History of the United States Democratic Party - Wikipedia
Jackson never ran with a party. His body of supporters, which were not organized as such, were simply called "Jacksonians", which doesn't really address who they go with after Jackson. His detractors weren't organized either; they were simply ever-so-creatively called "anti-Jacksonians", which ditto. After Jackson was elected twice, vanBuren organized the body of Jacksonians into the Democratic Party, which name was first used in 1834 (during Jackson's last term), and in the same period the anti-Jacksonians were also organized into a formal party (mainly by Henry Clay) called the National Republicans (1830) which evolved just a few years later into the Whigs. So VanBuren was the first POTUS candidate to run under the Democratic Party label and win, in 1836. And the first Whig candidates ran the same year; there were four of them among which were Daniel Webster and William Henry Harrison who became the first Whig President in 1840.
There is no direct descendancy from the Jefferson Democratic-Republicans to the modern Democrats, any more than there is one from the Whigs to the modern Republicans. There were migrations of large contingents (but not the entire body) of the older party to (eventually) the newer one but such migration was not universal to the extent that an existing party changed its name. I know some partisan Democratic historians like to connect their bridge to Jefferson but they're being disingenuous to hitch onto the Jefferson star ship (hee hee I kill me); the fact is it was Van Buren who organized it into a party, before which it wasn't one. Apparently they're trying to make the organization appear older than it is, seemingly under the impression that that would be a
good thing.
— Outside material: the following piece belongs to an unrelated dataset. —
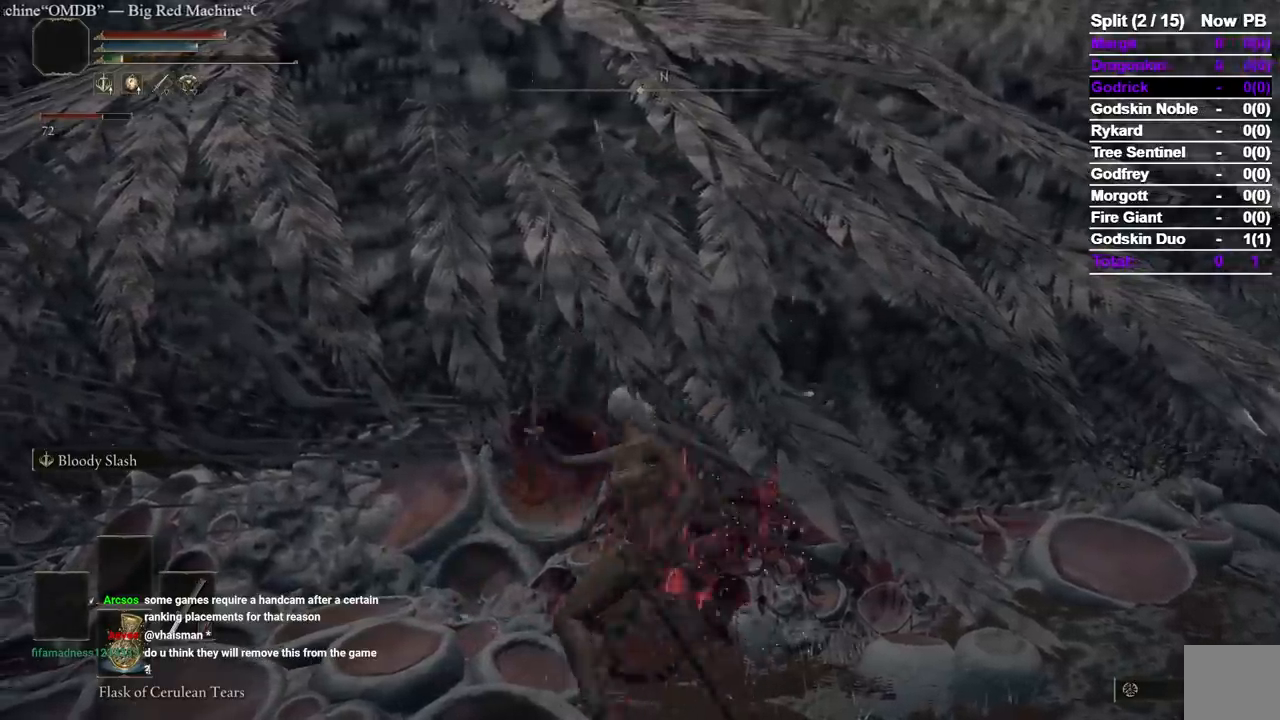
{"dt_ms": 500, "buttons": [], "left_stick": "up", "right_stick": "center", "events": []}
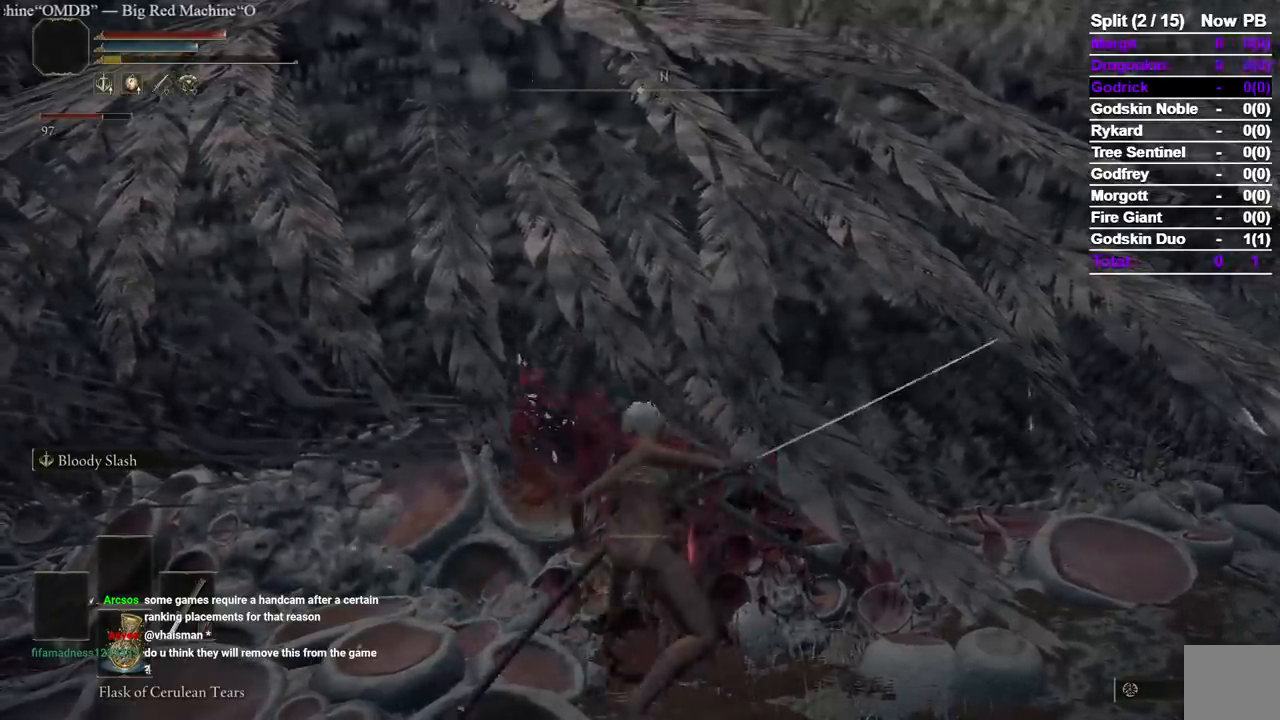
{"dt_ms": 500, "buttons": [], "left_stick": "up", "right_stick": "center", "events": []}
Then we've got Special Ed on this site who periodically checks in to inform us that TJ founded the modern Republican Party, which is a neat trick for a guy who was dead for 28 years. He too seems unaware that nobody has exclusive licence on the name "republican".
None of the above however are to be confused with or related to the American Republican Party (1843) which soon renamed itself the Native American Party, then the American Party, and is commonly historied as the Know Nothings.
There used to be a whole lotta parties goin' on. Van Buren later ran again for POTUS for the Free Soil Party.
Fun fact: The Whigs got two Presidents elected, both of whom died (of natural causes) in office -- Harrison (1840) and Taylor (1848). Taylor had been the father-in-law of Jefferson Davis.